Todos nós temos um ou mais artistas ou bandas preferidas na música. E muitas vezes a única chance de ver e ouvir essas pessoas ao vivo é comparecendo em shows gigantes e lotados. Sally e Somir discutem a validade de encarar isso.

Tema de hoje: Vale a pena pagar caro para ver sua banda favorita no Brasil?

SOMIR

Claro que vale. Não vale perder o emprego para ficar na fila, não vale deixar faltar comida em casa ou arriscar sua saúde terrivelmente, mas… pagar caro para ter uma experiência dessas, de vez em quando? Evidente que vale. E meio que já criando uma confusão no primeiro parágrafo: o nível do seu gosto musical tem tudo a ver com isso. Sinto muito dizer isso, mas tem tipos de música que atraem pessoas mais… como dizer… evoluídas. A minha experiência com shows grandes é totalmente composta de eventos onde a maioria das pessoas não eram exatamente expoentes do estilo BM de ser.

▶ Dados fornecidos
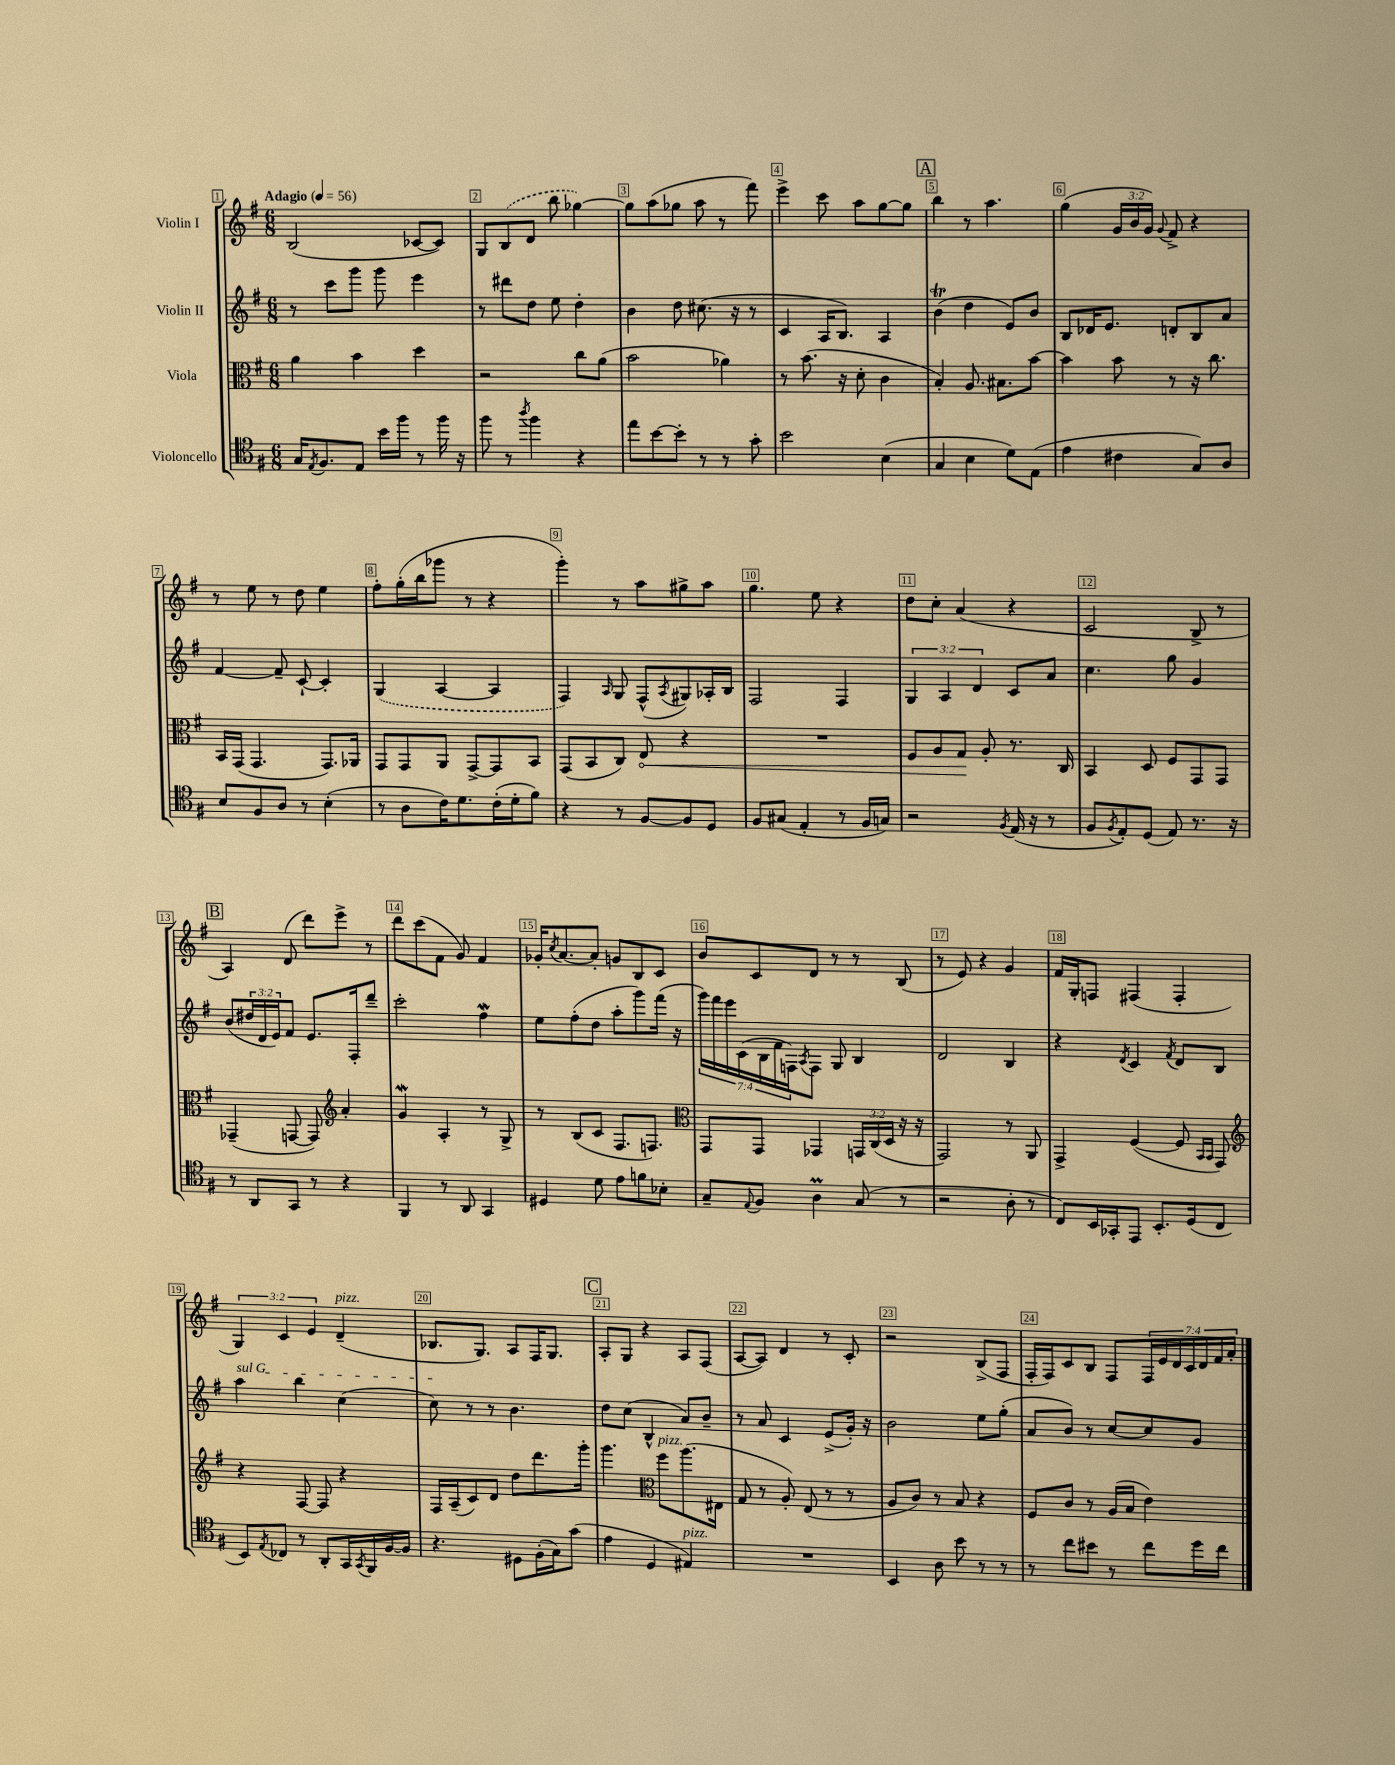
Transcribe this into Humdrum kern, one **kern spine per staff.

▶ Exercício escrito
Transcreva, do texto sobre shows de bandas favoritas, a parte entre "Todos nós temos" e "estilo BM de ser.", inclusive.

▶ Resposta do exercício
Todos nós temos um ou mais artistas ou bandas preferidas na música. E muitas vezes a única chance de ver e ouvir essas pessoas ao vivo é comparecendo em shows gigantes e lotados. Sally e Somir discutem a validade de encarar isso.

Tema de hoje: Vale a pena pagar caro para ver sua banda favorita no Brasil?

SOMIR

Claro que vale. Não vale perder o emprego para ficar na fila, não vale deixar faltar comida em casa ou arriscar sua saúde terrivelmente, mas… pagar caro para ter uma experiência dessas, de vez em quando? Evidente que vale. E meio que já criando uma confusão no primeiro parágrafo: o nível do seu gosto musical tem tudo a ver com isso. Sinto muito dizer isso, mas tem tipos de música que atraem pessoas mais… como dizer… evoluídas. A minha experiência com shows grandes é totalmente composta de eventos onde a maioria das pessoas não eram exatamente expoentes do estilo BM de ser.